Fraud is estimated to cost the insurance industry over £1.5 billion a year. The fraud itself can range from the exaggeration of a genuine claim, the falsifying of all or part of a claim or the deliberate falsification or omission of information in order to obtain less expensive cover. The insurance industry invests heavily in identifying and preventing fraud, given the cost to insurers and the honest policyholders who find their premiums increased due to this activity. One of the growing areas for counter-fraud investment is artificial intelligence (AI), but can AI really prevent insurance fraud?
Applying for insurance
When a customer submits their application for insurance, there is an expectation that the potential policyholder provides honest and truthful information. However, some applicants choose to falsify information to manipulate the quote they receive.
To prevent this, insurers could use AI to analyse an applicant’s social media profiles and activity for confirmation that the information provided is not fraudulent. For example, in life insurance policies, social media pictures and posts may confirm whether an applicant is a smoker, is highly active, drinks a lot or is prone to taking risks. Similarly, social media may be able to indicate whether “fronting” (high-risk driver added as a named driver to a policy when they are in fact the main driver) is present in car insurance applications. This could be achieved by analysing posts to see if the named driver indicates that the car is solely used by them, or by assessing whether the various drivers on the policy live in a situation that would permit the declared sharing of the car.
However, convincing social media sites to allow insurers access to their data may prove difficult. Last year, Admiral Insurance attempted to launch an AI which would analyse a first time driver’s Facebook page to determine their level of risk; should the AI have deemed the driver as “low risk”, they would have benefitted from a discount on the insurance. The project was suspended when Facebook indicated that this technology would breach its privacy rules.

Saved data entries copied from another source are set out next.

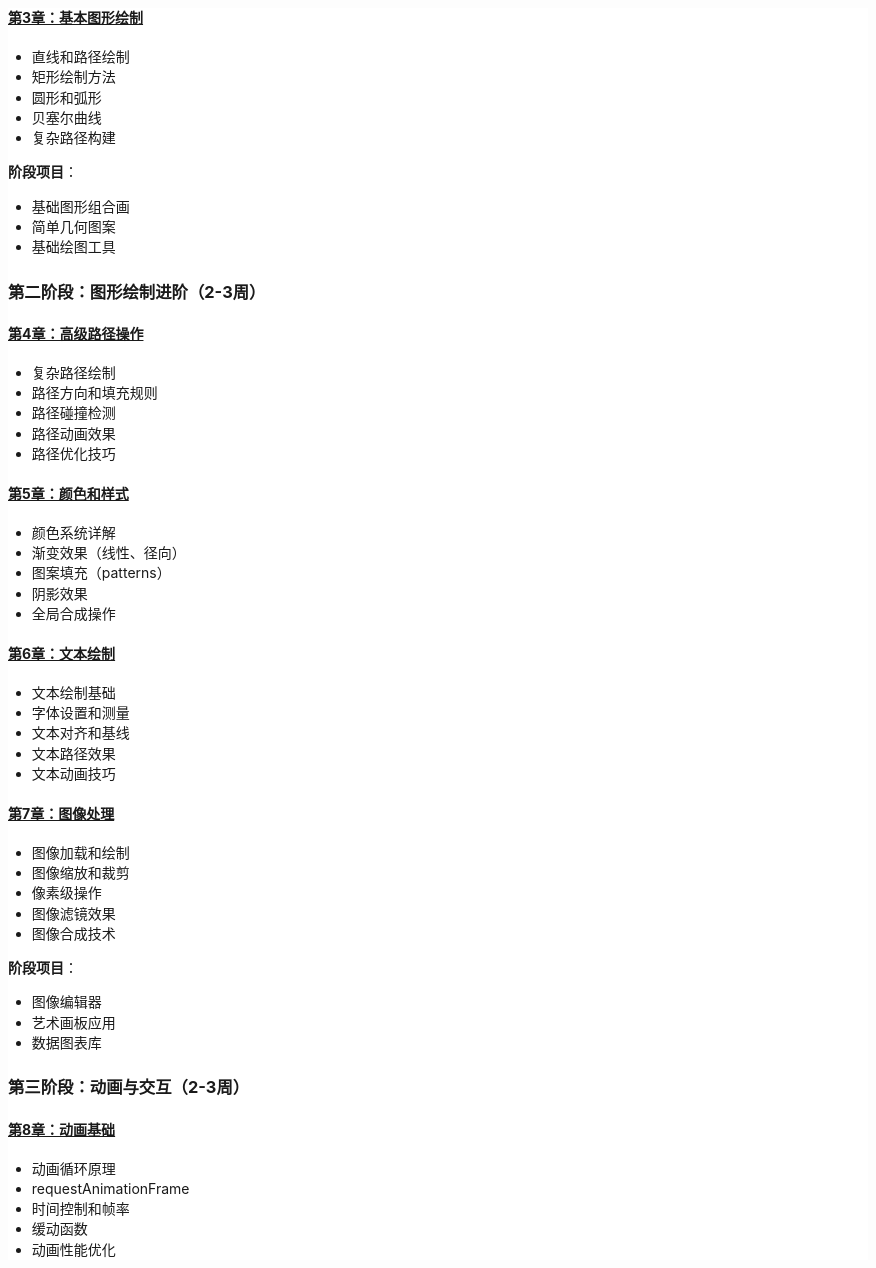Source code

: #### [第3章：基本图形绘制](01-foundations/03-basic-shapes.md)
- 直线和路径绘制
- 矩形绘制方法
- 圆形和弧形
- 贝塞尔曲线
- 复杂路径构建

**阶段项目**：
- 基础图形组合画
- 简单几何图案
- 基础绘图工具

### 第二阶段：图形绘制进阶（2-3周）

#### [第4章：高级路径操作](02-graphics/01-advanced-paths.md)
- 复杂路径绘制
- 路径方向和填充规则
- 路径碰撞检测
- 路径动画效果
- 路径优化技巧

#### [第5章：颜色和样式](02-graphics/02-colors-styles.md)
- 颜色系统详解
- 渐变效果（线性、径向）
- 图案填充（patterns）
- 阴影效果
- 全局合成操作

#### [第6章：文本绘制](02-graphics/03-text-rendering.md)
- 文本绘制基础
- 字体设置和测量
- 文本对齐和基线
- 文本路径效果
- 文本动画技巧

#### [第7章：图像处理](02-graphics/04-image-processing.md)
- 图像加载和绘制
- 图像缩放和裁剪
- 像素级操作
- 图像滤镜效果
- 图像合成技术

**阶段项目**：
- 图像编辑器
- 艺术画板应用
- 数据图表库

### 第三阶段：动画与交互（2-3周）

#### [第8章：动画基础](03-animation/01-animation-basics.md)
- 动画循环原理
- requestAnimationFrame
- 时间控制和帧率
- 缓动函数
- 动画性能优化
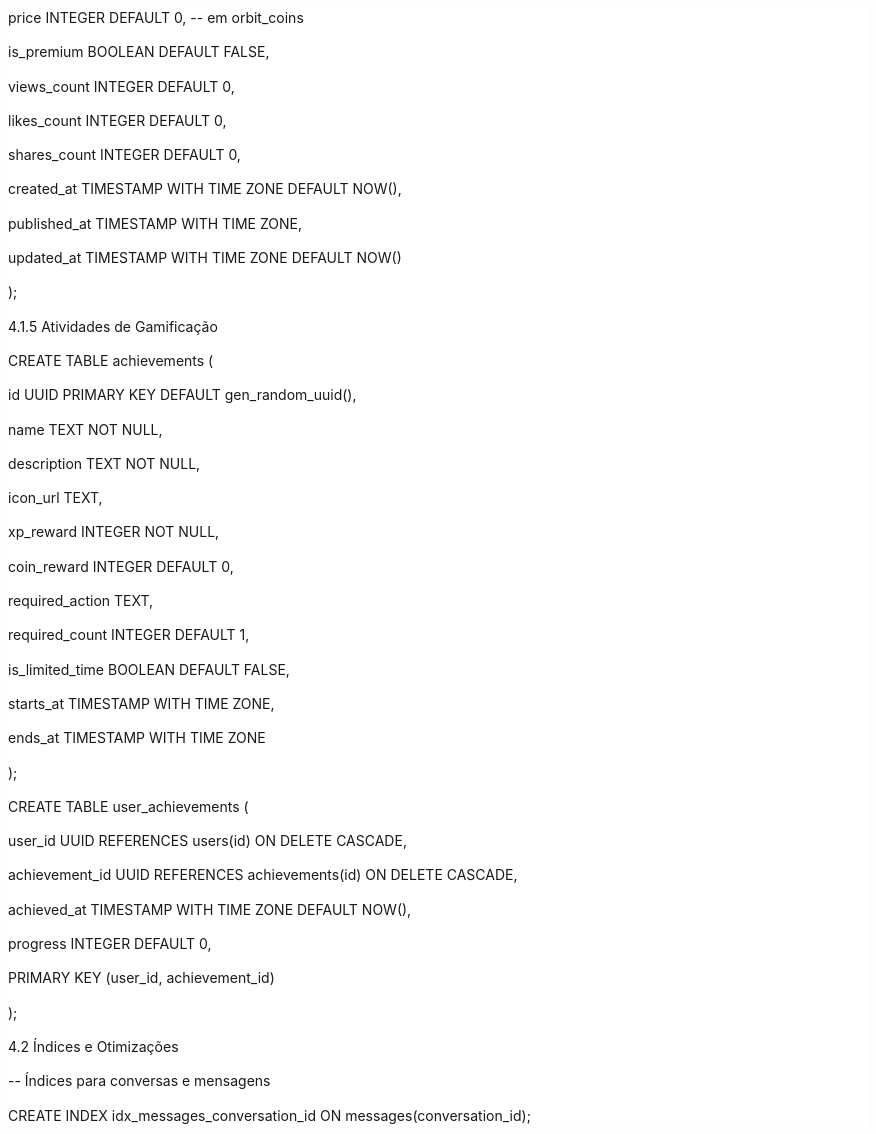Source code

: price INTEGER DEFAULT 0, -- em orbit_coins

is_premium BOOLEAN DEFAULT FALSE,

views_count INTEGER DEFAULT 0,

likes_count INTEGER DEFAULT 0,

shares_count INTEGER DEFAULT 0,

created_at TIMESTAMP WITH TIME ZONE DEFAULT NOW(),

published_at TIMESTAMP WITH TIME ZONE,

updated_at TIMESTAMP WITH TIME ZONE DEFAULT NOW()

);

4.1.5 Atividades de Gamificação

CREATE TABLE achievements (

id UUID PRIMARY KEY DEFAULT gen_random_uuid(),

name TEXT NOT NULL,

description TEXT NOT NULL,

icon_url TEXT,

xp_reward INTEGER NOT NULL,

coin_reward INTEGER DEFAULT 0,

required_action TEXT,

required_count INTEGER DEFAULT 1,

is_limited_time BOOLEAN DEFAULT FALSE,

starts_at TIMESTAMP WITH TIME ZONE,

ends_at TIMESTAMP WITH TIME ZONE

);

CREATE TABLE user_achievements (

user_id UUID REFERENCES users(id) ON DELETE CASCADE,

achievement_id UUID REFERENCES achievements(id) ON DELETE CASCADE,

achieved_at TIMESTAMP WITH TIME ZONE DEFAULT NOW(),

progress INTEGER DEFAULT 0,

PRIMARY KEY (user_id, achievement_id)

);

4.2 Índices e Otimizações

-- Índices para conversas e mensagens

CREATE INDEX idx_messages_conversation_id ON messages(conversation_id);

Even if AI could access all the data contained within someone’s social media, it does not prevent people from falsifying information; it merely places another hurdle in the fraudster’s way. When the Admiral scheme was discussed, privacy groups were concerned that people would be encouraged to censor their online presence. It was thought that some may even present false pictures on social media. In theory, fraudsters could simply adjust what they upload and post on social media to convince the AI that the information they have provided in their insurance application is accurate.
The idea of “beating” AI in this way can apply further than in social media. For example, life insurance policyholders who monitor their activity levels via their Fitbit could allow another more active person to wear it, so as to increase the discount the insurance holder receives on their policy. Drivers, benefiting from reductions via black box technology in their cars, could allow other, more experienced, drivers to drive their vehicles.
Insurers can also use AI to detect patterns of insurance fraud within claims. AI is able to spot these patterns using self-educating software that processes “big data” (extremely large amounts of data from varying sources that can be “mined” to provide information on patterns and trends) to flag claims considered to warrant further investigation.
For example, it can help to identify potential large-scale organised insurance fraud (such as “crash for cash”) and duplicate claims by sensing patterns between various claims. AI’s high sophistication level means that it will not do this just by considering the policyholder’s or third parties’ names and addresses (as these can change), but by assessing, for instance, whether similar incident circumstances are occurring in the same town, involving a particular type of car and comparable alleged injuries. The more claims AI reviews, the better it becomes at spotting those that are fraudulent.
AI can also assist insurers with individual claims by querying the alleged events of an incident. For example, if a driver involved in a motor accident indicates in their claim that it was raining at the time of the incident, AI can check weather reports to confirm if this was the case. If a policyholder’s alleged circumstances are disproven by the AI’s searches, this indicates that the claim could be fraudulent; the system can then flag that it requires further investigation.
As the AI involved in reviewing fraud in claims relies heavily on “big data” from a variety of sources, it is harder for fraudsters to manipulate this information to fit their requirements. AI’s assistance in preventing insurance fraud will only continue to grow, as more and more data is collected and the software increases its ability to spot fraudulent activity through self-education.
Those who wish to defraud insurance companies currently do so by finding ways to “beat” the system. For some uses of AI, fraudsters can simply modify their techniques to “beat” the AI system. In these circumstances, whilst AI creates an extra barrier to prevent and deter fraud, it does not eradicate the ability to commit insurance fraud. However, with other uses of AI, the software is able to create larger blockades through its use of “big data”. It can therefore provide more preventative assistance. As AI continues to develop, this assistance will become of greater use to the insurance industry in their fight against fraud.